Singapour, ville-état d’un peu plus de sept cents kilomètres carrés, occupant pour l’essentiel une grande île, à peine détachée du sud de la Malaisie. Le pays, entremêlant hauts immeubles modernes et jardins, est connu pour le miracle économique qui l’a propulsé de l’avant dans les années 1970, suite à sa prise d’indépendance. De ces luxueuses prouesses architecturales, toutefois, on ne verra rien : le réalisateur autochtone Yeo Siew Hua, philosophe de formation, préfère explorer l’envers du décor et s’immerger dans l’univers cosmopolite des ouvriers - essentiellement chinois, mais aussi malaisiens ou bangladais - qui ont fait pousser cette ville sur le sol insulaire et continuent d’étendre son territoire, à grand renfort de tonnes de sable déversées.
Le mode d’approche adopté est celui de l’enquête : Lok (l’acteur singapourien Peter Yu) est chargé d’enquêter sur la disparition de deux ouvriers, le Chinois Wang (Liu Xiaoyi) et le Bangladais Ajit (Ishtiaque Zico). Un long flash-back brouillant les temporalités permet de découvrir la naissance de leur amitié, à l’occasion d’une blessure à la main de Wang, temporairement contraint de limiter son activité à la conduite du petit camion transportant les ouvriers bangladais ; suivent les dérives à deux, les confidences, les aveux d’un désir de retour au pays, celui-ci étant rendu impossible par la confiscation du passeport par l’employeur ; seule la danse, comme une transe, permet de se soustraire à une vie prise au piège... La danse, ou la virtualité des jeux vidéos, offerts aux insomnies des ouvriers, dans le cybercafé permanent tenu par la fascinante Mindy (Luna Kwok), juste en face de leur dortoir.
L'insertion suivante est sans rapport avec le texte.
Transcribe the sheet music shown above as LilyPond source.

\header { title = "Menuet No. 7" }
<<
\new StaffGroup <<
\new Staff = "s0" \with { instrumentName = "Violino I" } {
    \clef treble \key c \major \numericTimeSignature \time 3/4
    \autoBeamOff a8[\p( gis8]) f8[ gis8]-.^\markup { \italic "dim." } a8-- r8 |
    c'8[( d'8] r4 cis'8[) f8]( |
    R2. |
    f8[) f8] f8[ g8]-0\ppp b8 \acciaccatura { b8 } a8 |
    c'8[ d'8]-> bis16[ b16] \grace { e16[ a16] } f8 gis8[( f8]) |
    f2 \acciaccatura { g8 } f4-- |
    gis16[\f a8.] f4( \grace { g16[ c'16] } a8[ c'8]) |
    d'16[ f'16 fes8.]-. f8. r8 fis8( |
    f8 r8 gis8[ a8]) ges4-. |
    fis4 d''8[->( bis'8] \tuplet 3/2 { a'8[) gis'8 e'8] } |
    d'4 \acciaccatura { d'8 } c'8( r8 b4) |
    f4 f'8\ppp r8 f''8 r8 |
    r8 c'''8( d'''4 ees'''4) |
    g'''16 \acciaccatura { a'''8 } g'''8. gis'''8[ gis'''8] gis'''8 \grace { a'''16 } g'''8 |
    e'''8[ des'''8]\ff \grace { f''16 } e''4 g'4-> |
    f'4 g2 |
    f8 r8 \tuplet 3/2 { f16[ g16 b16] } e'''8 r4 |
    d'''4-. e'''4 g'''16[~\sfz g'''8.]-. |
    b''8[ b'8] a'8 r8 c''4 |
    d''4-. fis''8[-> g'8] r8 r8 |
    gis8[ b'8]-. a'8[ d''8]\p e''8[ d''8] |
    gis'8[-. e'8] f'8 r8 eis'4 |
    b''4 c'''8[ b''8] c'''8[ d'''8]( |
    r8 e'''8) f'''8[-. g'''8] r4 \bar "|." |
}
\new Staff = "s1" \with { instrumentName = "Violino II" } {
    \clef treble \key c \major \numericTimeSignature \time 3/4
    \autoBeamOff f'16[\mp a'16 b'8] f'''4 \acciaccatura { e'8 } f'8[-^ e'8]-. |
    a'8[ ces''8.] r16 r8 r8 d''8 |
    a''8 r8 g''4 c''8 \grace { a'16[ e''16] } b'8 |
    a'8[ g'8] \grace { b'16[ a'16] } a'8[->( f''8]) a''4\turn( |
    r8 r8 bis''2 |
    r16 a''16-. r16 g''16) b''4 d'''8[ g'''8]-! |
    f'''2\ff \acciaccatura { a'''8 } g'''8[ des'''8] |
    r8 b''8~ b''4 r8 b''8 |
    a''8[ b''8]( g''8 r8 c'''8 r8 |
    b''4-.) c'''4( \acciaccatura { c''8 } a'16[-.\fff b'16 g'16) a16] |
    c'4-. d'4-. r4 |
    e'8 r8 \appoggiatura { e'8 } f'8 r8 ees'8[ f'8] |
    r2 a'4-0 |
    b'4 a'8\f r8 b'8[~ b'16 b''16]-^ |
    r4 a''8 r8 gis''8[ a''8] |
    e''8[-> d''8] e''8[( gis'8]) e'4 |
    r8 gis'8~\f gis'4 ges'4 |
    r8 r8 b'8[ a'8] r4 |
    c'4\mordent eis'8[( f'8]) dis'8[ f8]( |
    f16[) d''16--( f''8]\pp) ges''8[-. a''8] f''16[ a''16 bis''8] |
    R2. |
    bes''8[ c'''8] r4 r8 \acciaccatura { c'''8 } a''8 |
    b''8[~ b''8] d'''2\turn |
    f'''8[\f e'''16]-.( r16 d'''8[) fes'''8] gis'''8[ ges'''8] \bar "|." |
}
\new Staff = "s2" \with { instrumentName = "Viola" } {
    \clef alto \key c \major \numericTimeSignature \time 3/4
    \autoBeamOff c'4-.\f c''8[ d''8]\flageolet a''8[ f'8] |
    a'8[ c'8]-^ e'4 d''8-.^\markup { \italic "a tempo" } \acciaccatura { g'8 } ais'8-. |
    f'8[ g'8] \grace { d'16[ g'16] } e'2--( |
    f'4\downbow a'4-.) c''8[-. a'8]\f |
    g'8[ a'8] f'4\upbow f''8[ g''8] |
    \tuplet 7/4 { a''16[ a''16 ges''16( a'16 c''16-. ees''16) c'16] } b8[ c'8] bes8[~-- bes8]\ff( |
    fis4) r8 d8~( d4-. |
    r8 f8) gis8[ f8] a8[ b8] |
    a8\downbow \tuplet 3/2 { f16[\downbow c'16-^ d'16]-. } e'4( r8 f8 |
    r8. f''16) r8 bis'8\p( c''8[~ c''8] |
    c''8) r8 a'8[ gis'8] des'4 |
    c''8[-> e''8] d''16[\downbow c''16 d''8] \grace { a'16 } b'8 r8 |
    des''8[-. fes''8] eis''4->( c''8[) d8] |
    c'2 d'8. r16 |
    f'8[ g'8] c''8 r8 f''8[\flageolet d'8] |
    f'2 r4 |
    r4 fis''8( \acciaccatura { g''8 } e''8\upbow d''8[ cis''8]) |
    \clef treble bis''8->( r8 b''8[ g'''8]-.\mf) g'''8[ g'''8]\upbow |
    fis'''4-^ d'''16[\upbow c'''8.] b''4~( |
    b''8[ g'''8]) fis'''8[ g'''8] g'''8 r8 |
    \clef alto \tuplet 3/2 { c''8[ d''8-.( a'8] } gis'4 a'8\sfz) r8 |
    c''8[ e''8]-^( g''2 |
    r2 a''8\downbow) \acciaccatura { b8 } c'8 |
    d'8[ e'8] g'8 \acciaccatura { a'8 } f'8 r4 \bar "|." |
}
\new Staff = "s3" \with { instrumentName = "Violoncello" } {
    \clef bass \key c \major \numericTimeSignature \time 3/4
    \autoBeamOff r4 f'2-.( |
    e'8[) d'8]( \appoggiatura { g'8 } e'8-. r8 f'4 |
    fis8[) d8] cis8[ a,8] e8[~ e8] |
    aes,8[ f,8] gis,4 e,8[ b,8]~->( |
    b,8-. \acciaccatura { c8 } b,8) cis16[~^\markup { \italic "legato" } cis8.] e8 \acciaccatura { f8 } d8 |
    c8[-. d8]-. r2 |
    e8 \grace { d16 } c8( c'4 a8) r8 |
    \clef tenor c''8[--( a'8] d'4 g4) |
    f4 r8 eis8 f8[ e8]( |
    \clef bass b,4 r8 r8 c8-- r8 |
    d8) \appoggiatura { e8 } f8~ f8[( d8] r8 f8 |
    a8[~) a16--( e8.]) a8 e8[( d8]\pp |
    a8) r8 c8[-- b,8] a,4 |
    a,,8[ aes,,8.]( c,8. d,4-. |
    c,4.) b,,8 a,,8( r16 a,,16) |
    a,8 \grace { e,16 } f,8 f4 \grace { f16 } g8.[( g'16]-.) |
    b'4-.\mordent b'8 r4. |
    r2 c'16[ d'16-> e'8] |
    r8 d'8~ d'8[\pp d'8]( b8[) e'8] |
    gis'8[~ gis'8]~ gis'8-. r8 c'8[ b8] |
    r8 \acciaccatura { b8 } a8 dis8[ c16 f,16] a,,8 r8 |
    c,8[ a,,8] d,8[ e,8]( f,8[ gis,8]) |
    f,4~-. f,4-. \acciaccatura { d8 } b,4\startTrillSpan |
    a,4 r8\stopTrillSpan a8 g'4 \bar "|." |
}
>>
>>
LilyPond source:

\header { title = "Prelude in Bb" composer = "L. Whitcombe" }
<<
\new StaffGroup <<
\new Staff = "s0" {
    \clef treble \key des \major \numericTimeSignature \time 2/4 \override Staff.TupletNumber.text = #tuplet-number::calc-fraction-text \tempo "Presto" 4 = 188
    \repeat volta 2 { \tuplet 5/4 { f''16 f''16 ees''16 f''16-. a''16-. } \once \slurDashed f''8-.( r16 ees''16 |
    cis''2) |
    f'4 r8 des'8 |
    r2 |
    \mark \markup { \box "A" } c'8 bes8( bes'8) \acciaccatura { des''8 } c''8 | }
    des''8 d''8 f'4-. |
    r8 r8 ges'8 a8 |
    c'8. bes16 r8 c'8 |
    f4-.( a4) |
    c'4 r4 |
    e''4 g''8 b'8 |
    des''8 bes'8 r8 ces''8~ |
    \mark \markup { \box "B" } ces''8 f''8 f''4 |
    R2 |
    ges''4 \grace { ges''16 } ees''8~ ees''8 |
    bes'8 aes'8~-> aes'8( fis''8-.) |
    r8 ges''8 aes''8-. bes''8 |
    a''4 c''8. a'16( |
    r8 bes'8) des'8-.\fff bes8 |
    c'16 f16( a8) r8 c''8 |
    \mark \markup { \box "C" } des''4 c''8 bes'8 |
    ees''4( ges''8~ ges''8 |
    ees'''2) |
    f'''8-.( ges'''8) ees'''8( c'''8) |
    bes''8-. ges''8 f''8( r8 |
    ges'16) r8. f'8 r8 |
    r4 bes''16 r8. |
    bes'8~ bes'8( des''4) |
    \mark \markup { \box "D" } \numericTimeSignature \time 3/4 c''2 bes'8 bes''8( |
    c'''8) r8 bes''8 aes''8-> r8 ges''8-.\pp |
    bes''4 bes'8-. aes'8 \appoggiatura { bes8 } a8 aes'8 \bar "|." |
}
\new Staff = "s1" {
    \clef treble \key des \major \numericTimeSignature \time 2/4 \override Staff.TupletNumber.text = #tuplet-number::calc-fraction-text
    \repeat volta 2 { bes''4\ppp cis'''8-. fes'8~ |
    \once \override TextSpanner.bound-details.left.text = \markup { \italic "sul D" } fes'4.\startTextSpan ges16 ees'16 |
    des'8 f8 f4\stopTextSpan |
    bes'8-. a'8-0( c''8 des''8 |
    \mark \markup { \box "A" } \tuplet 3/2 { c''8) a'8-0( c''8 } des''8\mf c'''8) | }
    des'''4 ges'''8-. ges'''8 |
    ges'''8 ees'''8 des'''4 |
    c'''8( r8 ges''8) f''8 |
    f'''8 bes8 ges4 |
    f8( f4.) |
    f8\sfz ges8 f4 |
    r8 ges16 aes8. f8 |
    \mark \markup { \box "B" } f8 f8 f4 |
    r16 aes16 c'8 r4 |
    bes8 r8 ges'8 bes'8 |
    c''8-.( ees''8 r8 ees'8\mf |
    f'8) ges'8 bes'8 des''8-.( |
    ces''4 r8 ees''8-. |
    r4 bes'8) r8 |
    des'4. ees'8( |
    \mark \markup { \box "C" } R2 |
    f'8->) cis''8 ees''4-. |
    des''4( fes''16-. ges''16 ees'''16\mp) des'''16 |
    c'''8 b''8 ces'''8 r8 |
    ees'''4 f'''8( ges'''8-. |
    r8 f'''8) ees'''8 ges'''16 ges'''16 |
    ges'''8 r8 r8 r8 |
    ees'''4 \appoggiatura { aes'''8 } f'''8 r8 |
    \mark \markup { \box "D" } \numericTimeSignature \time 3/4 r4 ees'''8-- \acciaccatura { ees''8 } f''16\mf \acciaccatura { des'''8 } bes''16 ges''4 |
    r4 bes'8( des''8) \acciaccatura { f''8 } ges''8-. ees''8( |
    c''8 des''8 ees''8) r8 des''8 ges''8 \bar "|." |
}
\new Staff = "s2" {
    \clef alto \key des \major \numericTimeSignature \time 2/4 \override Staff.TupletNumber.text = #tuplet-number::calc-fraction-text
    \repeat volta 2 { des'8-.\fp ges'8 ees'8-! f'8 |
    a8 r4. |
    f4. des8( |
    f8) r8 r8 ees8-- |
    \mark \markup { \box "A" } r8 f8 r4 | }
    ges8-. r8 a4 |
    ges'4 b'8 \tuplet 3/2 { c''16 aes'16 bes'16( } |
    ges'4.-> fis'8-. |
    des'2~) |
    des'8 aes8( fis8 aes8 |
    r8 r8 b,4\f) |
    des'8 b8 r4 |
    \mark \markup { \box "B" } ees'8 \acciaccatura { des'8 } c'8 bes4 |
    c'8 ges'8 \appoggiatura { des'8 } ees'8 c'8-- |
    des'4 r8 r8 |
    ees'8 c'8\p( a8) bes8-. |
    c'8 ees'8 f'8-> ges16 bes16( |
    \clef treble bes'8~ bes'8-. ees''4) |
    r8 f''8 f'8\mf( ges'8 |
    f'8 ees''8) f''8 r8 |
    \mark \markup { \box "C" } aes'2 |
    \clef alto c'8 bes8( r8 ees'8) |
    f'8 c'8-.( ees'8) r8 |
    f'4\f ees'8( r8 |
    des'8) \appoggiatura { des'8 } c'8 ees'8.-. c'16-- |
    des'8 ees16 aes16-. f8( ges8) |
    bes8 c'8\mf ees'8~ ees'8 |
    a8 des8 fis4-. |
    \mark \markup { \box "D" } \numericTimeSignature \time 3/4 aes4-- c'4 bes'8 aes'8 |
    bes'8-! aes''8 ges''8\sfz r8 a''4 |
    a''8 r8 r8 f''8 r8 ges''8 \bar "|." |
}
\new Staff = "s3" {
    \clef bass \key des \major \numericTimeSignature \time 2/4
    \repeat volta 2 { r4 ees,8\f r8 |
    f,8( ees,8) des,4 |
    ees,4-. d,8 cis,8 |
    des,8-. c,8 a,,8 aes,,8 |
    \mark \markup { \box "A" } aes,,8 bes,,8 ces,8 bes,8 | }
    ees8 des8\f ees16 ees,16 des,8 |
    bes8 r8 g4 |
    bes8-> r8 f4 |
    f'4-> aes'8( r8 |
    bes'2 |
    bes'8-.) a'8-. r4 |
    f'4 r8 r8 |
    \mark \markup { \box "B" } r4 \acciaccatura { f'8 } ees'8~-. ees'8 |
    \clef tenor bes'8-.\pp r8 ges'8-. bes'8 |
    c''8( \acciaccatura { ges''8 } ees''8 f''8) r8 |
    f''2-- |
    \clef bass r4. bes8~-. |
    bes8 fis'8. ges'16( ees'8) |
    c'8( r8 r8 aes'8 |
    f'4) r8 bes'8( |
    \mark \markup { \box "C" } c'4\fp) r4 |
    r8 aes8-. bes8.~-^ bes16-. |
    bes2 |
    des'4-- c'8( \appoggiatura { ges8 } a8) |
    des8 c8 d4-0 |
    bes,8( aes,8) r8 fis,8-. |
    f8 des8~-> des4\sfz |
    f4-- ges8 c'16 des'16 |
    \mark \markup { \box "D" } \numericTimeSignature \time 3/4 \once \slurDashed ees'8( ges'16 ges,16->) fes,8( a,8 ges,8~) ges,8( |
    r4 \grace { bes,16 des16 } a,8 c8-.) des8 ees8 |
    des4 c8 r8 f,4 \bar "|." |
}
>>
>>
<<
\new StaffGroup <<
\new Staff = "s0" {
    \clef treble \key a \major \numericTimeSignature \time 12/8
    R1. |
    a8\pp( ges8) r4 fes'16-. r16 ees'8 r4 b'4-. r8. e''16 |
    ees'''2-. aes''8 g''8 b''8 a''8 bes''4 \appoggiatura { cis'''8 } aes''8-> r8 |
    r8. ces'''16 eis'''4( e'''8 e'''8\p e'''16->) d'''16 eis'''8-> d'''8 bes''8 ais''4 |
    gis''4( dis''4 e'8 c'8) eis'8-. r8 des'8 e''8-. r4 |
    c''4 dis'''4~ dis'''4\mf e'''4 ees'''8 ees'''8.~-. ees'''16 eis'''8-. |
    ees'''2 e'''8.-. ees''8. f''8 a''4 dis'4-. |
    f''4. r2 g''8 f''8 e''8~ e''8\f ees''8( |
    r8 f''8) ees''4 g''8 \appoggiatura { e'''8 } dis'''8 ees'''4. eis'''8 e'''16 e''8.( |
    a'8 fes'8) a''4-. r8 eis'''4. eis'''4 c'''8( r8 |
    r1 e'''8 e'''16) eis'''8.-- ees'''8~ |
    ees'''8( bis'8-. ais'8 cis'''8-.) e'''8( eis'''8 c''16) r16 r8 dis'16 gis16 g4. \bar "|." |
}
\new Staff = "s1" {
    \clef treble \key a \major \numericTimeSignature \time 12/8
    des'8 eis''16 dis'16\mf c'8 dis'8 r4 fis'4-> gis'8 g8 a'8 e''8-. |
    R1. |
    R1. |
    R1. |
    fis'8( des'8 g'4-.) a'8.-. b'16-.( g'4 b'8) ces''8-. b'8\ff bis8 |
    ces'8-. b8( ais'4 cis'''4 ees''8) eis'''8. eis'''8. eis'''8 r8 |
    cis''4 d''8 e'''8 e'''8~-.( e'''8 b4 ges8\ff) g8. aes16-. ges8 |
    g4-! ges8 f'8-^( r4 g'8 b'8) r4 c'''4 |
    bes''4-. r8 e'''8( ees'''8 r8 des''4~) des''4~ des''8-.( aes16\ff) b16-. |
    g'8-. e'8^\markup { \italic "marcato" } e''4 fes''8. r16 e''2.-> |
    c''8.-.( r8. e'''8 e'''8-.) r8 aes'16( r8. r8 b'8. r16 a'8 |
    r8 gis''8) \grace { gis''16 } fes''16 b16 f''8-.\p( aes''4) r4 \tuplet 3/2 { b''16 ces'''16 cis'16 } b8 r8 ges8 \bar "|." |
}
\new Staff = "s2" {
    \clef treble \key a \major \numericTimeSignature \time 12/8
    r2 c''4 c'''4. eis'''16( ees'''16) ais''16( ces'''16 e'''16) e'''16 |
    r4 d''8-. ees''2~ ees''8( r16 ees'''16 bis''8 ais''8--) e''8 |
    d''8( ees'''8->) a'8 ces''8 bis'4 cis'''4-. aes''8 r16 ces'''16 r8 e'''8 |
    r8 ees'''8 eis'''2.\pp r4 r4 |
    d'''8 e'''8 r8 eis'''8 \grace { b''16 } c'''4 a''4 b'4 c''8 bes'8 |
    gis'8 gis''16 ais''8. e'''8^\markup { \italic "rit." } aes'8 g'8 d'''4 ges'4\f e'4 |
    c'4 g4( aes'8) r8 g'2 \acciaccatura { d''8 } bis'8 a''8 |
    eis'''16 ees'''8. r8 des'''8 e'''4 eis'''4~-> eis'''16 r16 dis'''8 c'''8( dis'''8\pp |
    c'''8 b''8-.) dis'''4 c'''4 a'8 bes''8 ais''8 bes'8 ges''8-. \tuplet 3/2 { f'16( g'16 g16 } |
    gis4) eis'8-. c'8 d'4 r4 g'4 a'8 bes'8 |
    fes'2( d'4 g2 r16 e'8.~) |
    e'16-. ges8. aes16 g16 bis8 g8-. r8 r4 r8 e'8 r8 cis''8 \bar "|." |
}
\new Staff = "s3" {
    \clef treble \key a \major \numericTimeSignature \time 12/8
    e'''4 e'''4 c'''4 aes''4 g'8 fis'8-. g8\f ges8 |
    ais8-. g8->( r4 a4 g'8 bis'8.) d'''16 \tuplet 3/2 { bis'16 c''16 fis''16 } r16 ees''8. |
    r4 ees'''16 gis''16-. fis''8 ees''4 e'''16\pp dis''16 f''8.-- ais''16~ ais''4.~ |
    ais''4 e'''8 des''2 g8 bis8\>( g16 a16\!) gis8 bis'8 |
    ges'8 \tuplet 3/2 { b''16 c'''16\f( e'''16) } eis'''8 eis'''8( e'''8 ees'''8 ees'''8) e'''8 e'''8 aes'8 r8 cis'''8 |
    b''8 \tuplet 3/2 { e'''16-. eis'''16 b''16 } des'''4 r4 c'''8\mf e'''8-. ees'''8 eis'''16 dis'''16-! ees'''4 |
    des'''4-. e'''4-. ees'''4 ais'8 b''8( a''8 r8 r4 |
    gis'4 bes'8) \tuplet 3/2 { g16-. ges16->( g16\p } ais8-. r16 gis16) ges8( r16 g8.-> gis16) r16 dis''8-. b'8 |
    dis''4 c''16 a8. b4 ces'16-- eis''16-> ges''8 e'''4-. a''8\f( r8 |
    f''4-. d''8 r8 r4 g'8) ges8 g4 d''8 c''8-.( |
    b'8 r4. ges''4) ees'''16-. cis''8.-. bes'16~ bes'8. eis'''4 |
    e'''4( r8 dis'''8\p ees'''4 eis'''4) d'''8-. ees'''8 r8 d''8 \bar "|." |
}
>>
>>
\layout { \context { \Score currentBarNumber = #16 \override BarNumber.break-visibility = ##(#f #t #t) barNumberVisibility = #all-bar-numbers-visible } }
Mais le virtuel l’est-il totalement, lorsqu’un mystérieux partenaire de jeu semble en connaître plus sur les joueurs et ceux qui les entourent que s’il était leur propre démiurge ? D’ailleurs, qu’est-ce que disparaître, qu’est-ce même que passer pour mort, sur un territoire où un nouveau déversement de sable, venu d’un pays voisin, crée une nouvelle île, un nouvel espace où élaborer une nouvelle vie, encore un peu plus enclose, un peu plus prisonnière des financiers qui la tiennent en leur pouvoir ? Que sont le virtuel, le rêve, le délire et le réel, dans un pays qui s’invente ainsi progressivement et, pareil à une pieuvre, pousse ses tentacules toujours un peu plus avant, empiétant toujours davantage sur le territoire de la mer ? Les individus eux-mêmes parviendront-ils à rester clairement et fermement distincts les uns des autres ou bien, à marcher dans les pas de l’un, l’autre ne finira-t-il pas par se laisser lui-même totalement happer, absorber ?...
Par ce long-métrage aux images somptueuses, dans des couleurs désaturées qui disent l’effacement des limites, et grâce à une équipe technique virtuose, qui reflète le cosmopolitisme des acteurs et l’élargit même à d’autres pays d’Asie ou d’Europe, Yeo Siew Hua, sous le couvert d’un film policier et psychologique, nous convie à une belle méditation, questionnant à la fois certaines pointes de notre monde moderne et les spécificités d’un pays, peut-être plus universelles qu’il n’y paraît.